The pope met the mayor of Philadelphia after today’s audience, but he took more time with a young man in a wheelchair, as greeting the disabled is a regular part of the Wednesday event.
WORLD VISION:A new World Vision policy statement, allowing that the largest U.S.-based Christian humanitarian organization “will no longer require its more than 1,100 employees to restrict their sexual activity to marriage between one man and one woman,” is drawing fire from leading pastors and other aid groups.
Samaritan’s Purse president Franklin Graham said he was “shocked” by the World Vision decision. He said the statement by World Vision U.S. president Richard Stearns, calling the move an effort to bring unity within the church, was “offensive … as if supporting sin and sinful behavior can unite the church.”
A general statement from the Assemblies of God called it “a fundamental shift away from a normative biblical understanding of marriage as the lifelong union of a man and a woman.” It also urged its member churches and individuals to shift financial support away from World Vision.
Pastor and author Kevin DeYoung also denounced the action, saying, “World Vision has decided that to be a practicing homosexual and a practicing Christian is no contradiction in terms.”
SYRIA: Dozens of seasoned militant fighters, including some mid-level planners, have traveled to Syria from Pakistan in recent months in what U.S. intelligence and counterterrorism officials fear is an effort to lay the foundation for future strikes against Europe and the United States. The al-Qaeda operatives, in effect, are finding safe haven in Syria away from U.S. drones in the Af-Pak border area.
TERRORISM: A New York jury found Sulaiman Abu Ghaith, the son-in-law of Osama bin Laden, guilty of conspiring to kill Americans and conspiring to provide material support to terrorists in connection with 9/11 attacks. The verdict came despite claims by Ghaith’s defense that he faced deprivation and torture while in U.S. custody. It represents the first jury verdict in the United States against a terror suspect linked to 9/11.

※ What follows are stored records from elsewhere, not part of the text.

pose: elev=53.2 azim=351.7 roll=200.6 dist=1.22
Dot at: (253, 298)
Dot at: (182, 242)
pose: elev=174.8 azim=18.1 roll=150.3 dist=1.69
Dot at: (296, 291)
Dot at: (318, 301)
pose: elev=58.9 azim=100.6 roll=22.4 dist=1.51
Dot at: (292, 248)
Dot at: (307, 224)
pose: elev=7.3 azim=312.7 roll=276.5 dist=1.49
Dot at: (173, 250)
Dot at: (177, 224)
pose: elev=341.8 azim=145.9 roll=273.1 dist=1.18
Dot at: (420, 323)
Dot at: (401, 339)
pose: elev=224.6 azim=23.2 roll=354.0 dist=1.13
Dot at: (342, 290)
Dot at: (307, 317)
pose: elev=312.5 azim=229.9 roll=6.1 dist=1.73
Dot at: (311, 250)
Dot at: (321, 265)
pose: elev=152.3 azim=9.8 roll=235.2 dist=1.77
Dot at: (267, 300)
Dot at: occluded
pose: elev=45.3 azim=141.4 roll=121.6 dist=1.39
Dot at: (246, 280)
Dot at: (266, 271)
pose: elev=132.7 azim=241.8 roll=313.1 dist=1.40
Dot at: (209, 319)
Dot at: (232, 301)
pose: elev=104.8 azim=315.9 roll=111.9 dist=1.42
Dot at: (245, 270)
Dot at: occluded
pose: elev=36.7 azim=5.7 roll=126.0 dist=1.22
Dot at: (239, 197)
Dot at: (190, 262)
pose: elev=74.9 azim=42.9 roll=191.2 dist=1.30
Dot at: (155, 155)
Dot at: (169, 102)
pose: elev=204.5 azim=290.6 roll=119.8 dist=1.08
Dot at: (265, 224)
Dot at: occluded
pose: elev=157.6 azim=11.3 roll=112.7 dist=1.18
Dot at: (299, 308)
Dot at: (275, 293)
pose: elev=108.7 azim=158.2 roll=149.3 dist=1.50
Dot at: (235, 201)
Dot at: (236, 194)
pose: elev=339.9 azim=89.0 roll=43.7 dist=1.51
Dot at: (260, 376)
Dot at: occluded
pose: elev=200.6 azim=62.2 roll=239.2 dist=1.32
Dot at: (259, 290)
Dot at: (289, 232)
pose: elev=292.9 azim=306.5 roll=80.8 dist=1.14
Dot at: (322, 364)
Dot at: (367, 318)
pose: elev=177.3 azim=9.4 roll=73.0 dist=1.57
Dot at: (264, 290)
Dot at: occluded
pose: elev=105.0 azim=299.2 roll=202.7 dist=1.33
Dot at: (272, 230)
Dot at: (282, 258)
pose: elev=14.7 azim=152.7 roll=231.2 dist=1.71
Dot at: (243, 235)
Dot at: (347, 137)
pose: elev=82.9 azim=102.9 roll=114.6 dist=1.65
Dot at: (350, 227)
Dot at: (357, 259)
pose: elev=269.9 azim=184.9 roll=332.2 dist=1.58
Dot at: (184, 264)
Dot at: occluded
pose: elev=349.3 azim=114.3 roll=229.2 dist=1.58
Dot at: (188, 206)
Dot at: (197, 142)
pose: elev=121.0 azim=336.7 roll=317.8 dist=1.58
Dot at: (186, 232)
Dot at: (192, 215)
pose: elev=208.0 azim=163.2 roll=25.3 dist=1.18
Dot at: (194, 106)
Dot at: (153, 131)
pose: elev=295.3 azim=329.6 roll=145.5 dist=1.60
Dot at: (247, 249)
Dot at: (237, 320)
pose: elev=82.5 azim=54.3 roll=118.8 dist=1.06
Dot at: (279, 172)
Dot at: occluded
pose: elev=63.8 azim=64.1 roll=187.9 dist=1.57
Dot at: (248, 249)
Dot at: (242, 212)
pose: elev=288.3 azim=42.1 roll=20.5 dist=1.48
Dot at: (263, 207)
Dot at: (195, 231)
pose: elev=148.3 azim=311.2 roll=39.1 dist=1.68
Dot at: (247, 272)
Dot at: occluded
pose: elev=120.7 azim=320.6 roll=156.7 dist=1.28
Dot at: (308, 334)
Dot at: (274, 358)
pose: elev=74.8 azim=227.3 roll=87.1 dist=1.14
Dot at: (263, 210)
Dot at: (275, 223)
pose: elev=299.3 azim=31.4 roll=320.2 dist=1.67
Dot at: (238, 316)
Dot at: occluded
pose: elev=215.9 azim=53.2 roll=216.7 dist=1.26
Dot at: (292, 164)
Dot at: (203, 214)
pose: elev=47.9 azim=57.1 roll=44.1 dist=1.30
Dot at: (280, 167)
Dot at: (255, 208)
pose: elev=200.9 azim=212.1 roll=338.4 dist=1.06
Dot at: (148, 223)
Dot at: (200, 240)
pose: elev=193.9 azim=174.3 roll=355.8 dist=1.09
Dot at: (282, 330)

KENYA: A hooded gunman stormed a church in the coastal city of Mombasa on Sunday, shooting at worshippers while two other gunmen assaulted them as they fled. At least six Christians were killed in the attack and 18 were injured before the attackers disappeared.
RUSSIA: Vladimir Putin won’t rest “until a pro-Russian government is restored in Kiev,” writes former U.S. Secretary of Defense Robert Gates.